Different types of PCB grounding techniques
Following are the different types of nodes that are referred to as grounds-
- Floating grounds: A floating ground is simply a large reference conductor in an isolated system. A floating ground is not physically connected to earth.
- Earth ground: This is literally a physical connection to the earth. This acts as a safe return point to deplete surplus current.
- Chassis ground: The electronics in a PCB cannot connect directly to an earth ground (this normally happens through the power supply), but the metal chassis can act as a good ground. This is usually used to ground the body of an enclosure as a safety measure.
- AC ground: These are low impedance ground paths that block DC return current. This is normally created by connecting to a ground plane through a capacitor.
- Virtual ground: These grounds can be found in negative feedback circuits at the inverting end of operational amplifiers. Connecting 0 V to the non-inverting input will pull the inverting input 0 V, and this value is usually held constant through feedback. This is an unstable node and cannot be used as a return path for other circuits.
Different areas of PCB grounding techniques
Grounding techniques can be generally divided into two areas:
- Placing power and ground planes in your layer stack.
- Arranging components in order to provide short, reliable return paths to ground.

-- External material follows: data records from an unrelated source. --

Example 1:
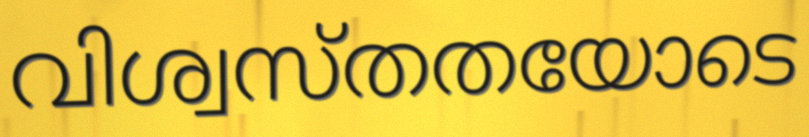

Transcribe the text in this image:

വിശ്വസ്തതയോടെ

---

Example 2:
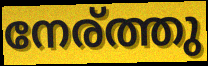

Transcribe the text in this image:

നേര്ത്തു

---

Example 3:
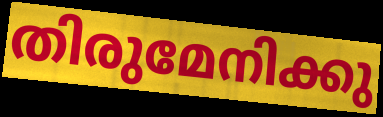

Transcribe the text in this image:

തിരുമേനിക്കു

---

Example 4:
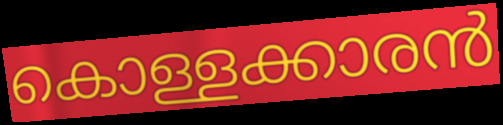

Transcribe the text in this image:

കൊള്ളക്കാരൻ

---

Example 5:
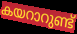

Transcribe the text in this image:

കയറാറുണ്ട്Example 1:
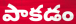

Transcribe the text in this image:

పాకడం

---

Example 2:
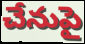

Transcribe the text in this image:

చేనుపై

Ensure the proper PCB grounding techniques
Generally, if you place components on the surface layer, you’ll want to place components on the signal layer directly above the ground layer. This allows you to route return signals directly to ground and ensures that traces remain tightly coupled to your ground layer. Placing components and signals directly above the ground layer also minimizes the loop area, which reduces susceptibility to EMI.
Some PCB designers recommend that you use two different ground planes on the same layer: one for digital components/signals, and the other for analog components/signals. They will then tell you to connect the two ground planes with a ferrite bead or a capacitor.

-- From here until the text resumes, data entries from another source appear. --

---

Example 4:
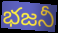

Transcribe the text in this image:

భజనీ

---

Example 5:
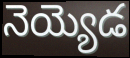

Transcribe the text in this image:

నెయ్యెడ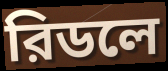
রিডলেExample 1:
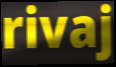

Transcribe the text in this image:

rivaj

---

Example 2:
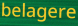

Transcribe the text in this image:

belagere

Pay attention to ground plane
A ground plane is a piece of copper on the board covering a large area. It is a good practice to cover all places on the board that do not contain a component or a trace with the ground plane. A trace is a thin piece of copper on the board that connects two components together. It acts like a copper wire. Generally the ground plane is made on both sides of the board, but the component side plane is sometimes kept at the supply voltage while the plane on the other side is grounded. The ground plane should be connected to all the ground pins of components and connectors. This helps keep the ground voltage at the same level throughout the board.

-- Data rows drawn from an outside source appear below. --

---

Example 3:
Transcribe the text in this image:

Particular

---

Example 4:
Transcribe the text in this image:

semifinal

Getting to know the grounding strategy
One of the first decisions will be deciding what the grounding strategy will be. Lower frequency applications will sometimes use a single point or “star” grounding technique, where the different grounds are tied together only at one point on the board. Higher frequency boards will use a multi-ground strategy where all ground connections on the board share the same plane through low impedance connections. The shortened connections of this technique help to reduce the EMI that can be created at higher frequencies.